* start Excerpted passage *

# African Cichlid Newcomer wanting advice



## Aquasplash~ (Sep 13, 2016)

So, I have a 630L aquarium stocked with tropicals. However, I have found they die too readily, lack personality and, except for kribs, do not breed or have young which are difficult to raise. Therefore, I would like to convert the tank to a lake malawi cichlid set up. I really want some advice on cichlid care and stocking. The tank is 180cm x 65cm x 65cm.

I am interested in these species
Labidochromis caeruleus/ Yellow lab
Metriaclima estherae- both the orange morph and the 'blue dolphin' morph, but likely not both. 
Pseudotropheus saulosi
Pseudotropheus sp. "Acei"
Maybe Cynotilapia afra

So, I have plenty of questions
1. Do those species work together? How many species would you recommend in that sized tank? What is your experience keeping/breeding them?
2. Are there any other colorful, moderately sized mbuna which may work? I would really love something red but it seems to be a colour lacking among mbuna. 
3. Are haps with these mbuna ever a possibility?
4. Recommended water change amount/frequency?
5. Which would you recommend, synodontis multipunctatus or synodontis petricola? 
6. M:F ratios for each species? 1:4 seems to be the general rule, but I heard more for the saulosi. I definitely want at least some breeding.
7. How many would you recommend in the tank?
8. Can I keep a large pair of bristlenose plecs with them? What about clown loaches?


----------



## Biciclid (Jan 27, 2016)

Great size tank, how are you set up for filtration? Any idea why the current fish have a short lifespan? Amongst the species you mentioned I would pick the M. esthrae (orange and/or OB zebras) and P. saulosi and leave the yellow labs out as 1) you already have loads of yellow saulosi (except the dominant male that will be blue with black bars) and 2) the labs easily hybridize with the zebras. P. acei (or elegans as new name) are great in that size tank and Cynotylapia afra (now zebroides) from various locales are great. With these 4 species you would have a good foundation for your stocking, with yellow and blue barred from the saulosi, orange and possibly OB/Mcats from the zebras, blue from the acei and a bit of variety from the Cyno. With a tank that size you still have room for another 1 or probably 2 species, look around for what you like, I would chose amongst L. Perlmutt, Labeotropheus or Iodotropheus). These are all pretty common mbunas so should be straightforward to find, have you got a local retailer or are you going to have the fish shipped? Once the list is settled you need to decide if you want to buy them as unsexed juveniles or as sexed adults. My advice is to take your time setting up the tank, if your current fish are not living long it may be worth to empty it and disinfect the tank and anything you want to use again, sort out the rockscape, make sure your filters are up to the job (maybe new media and start a fishless cycle so they will be able to sustain the big bioload when you add 30-40 fish all at once). Taking this time will pay off in spades for the future wellbeing of the fish and allow you to be sure of your stocking list. On this forum there are people who have a wealth of experience with these fish and are happy to help, I found their advice invaluable. It is always worth asking their opinion. Ciao


----------



## Biciclid (Jan 27, 2016)

* end Excerpted passage *

Short task 1:
Output the records from the line containing "family: Asparagaceae" through the end of the records as a JSON list of strings, one string per line and no blank lines.

* start Data to use *

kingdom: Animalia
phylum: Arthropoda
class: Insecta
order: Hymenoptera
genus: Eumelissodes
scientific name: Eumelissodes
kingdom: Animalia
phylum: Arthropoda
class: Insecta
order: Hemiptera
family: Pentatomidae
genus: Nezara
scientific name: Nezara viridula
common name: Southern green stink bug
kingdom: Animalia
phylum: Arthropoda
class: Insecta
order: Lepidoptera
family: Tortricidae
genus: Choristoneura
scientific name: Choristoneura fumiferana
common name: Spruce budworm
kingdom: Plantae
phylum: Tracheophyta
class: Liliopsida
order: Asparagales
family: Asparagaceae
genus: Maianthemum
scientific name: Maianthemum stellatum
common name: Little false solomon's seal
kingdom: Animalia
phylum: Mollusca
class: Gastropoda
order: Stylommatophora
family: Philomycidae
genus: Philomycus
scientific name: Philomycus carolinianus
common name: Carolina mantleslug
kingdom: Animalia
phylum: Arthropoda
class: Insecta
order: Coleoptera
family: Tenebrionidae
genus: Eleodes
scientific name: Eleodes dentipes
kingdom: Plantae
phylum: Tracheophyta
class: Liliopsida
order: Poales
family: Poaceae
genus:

* end Data to use *

Short task 2:
Write what comes next in the forum thread on converting a tank to Lake Malawi cichlids, continuing from where it stops.

Expected answer 1:
[
  "family: Asparagaceae",
  "genus: Maianthemum",
  "scientific name: Maianthemum stellatum",
  "common name: Little false solomon's seal",
  "kingdom: Animalia",
  "phylum: Mollusca",
  "class: Gastropoda",
  "order: Stylommatophora",
  "family: Philomycidae",
  "genus: Philomycus",
  "scientific name: Philomycus carolinianus",
  "common name: Carolina mantleslug",
  "kingdom: Animalia",
  "phylum: Arthropoda",
  "class: Insecta",
  "order: Coleoptera",
  "family: Tenebrionidae",
  "genus: Eleodes",
  "scientific name: Eleodes dentipes",
  "kingdom: Plantae",
  "phylum: Tracheophyta",
  "class: Liliopsida",
  "order: Poales",
  "family: Poaceae",
  "genus:"
]

Expected answer 2:
With regards to your other questions, as a newcomer to malawis I stick to mbunas, some more experienced folk keep haps with them maybe getting them in first and giving them a size advantage and chosing "feisty" species so they can stand up to the little sodds (there are even hap/mbuna hybrids). As you mentioned the colour red is almost unavailable amongst mbunas (Pseudotropheus perspicax red cap, super red top Hongi, Labeotropheus trewavasae Mpanga red) but the first 2 are pretty stroppy and the latter is rare. I am thinking of getting for my 2nd tank some Iodotropheus sprengerae red (Makokola) that I think were line bred in the Czeck Republic to look redder than usual Rusties. You are looking at changing about 200 liters of water each week so set it up so it is not too cumbersome and puts you off. With a tank that size you cold go between 30 and 50 fish depending on species and size. M/F ratio depends on the species, so once you have made your selection you can look up/ask what to aim for. If you want the offspring to stand a slim chance of surviving maybe avoid the Synodontis, some people keep bristlenoses in a malawi tank, I leave them in my southamerican where they thrive in the soft acidic water. The mbunas clean the rocks and a good magnet cleaner does a better job than a pleco clearing the diatoms from the glass.


----------



## Kanorin (Apr 8, 2008)

First of all, what is the footprint of the tank (LxW)?

1. Do those species work together? How many species would you recommend in that sized tank? What is your experience keeping/breeding them? 
_You will have some crossbreeding with the species you picked for sure. To fully answer this question, need tank size._

2. Are there any other colorful, moderately sized mbuna which may work? I would really love something red but it seems to be a colour lacking among mbuna. 
_There are lots of colorful mbuna. Red, unfortunately is just not present in mbuna. You'll find plenty of advertisers claiming they have a line-bred red ____, but I've always found that the pictures have been manipulated and in person the fish is orange at best._

3. Are haps with these mbuna ever a possibility?
_With yellow labs and Ps. acei they are. Not with the others._

4. Recommended water change amount/frequency?
_50% once per week is a good rule of thumb. Can be more or less depending on how many fish you have, etc._

5. Which would you recommend, synodontis multipunctatus or synodontis petricola?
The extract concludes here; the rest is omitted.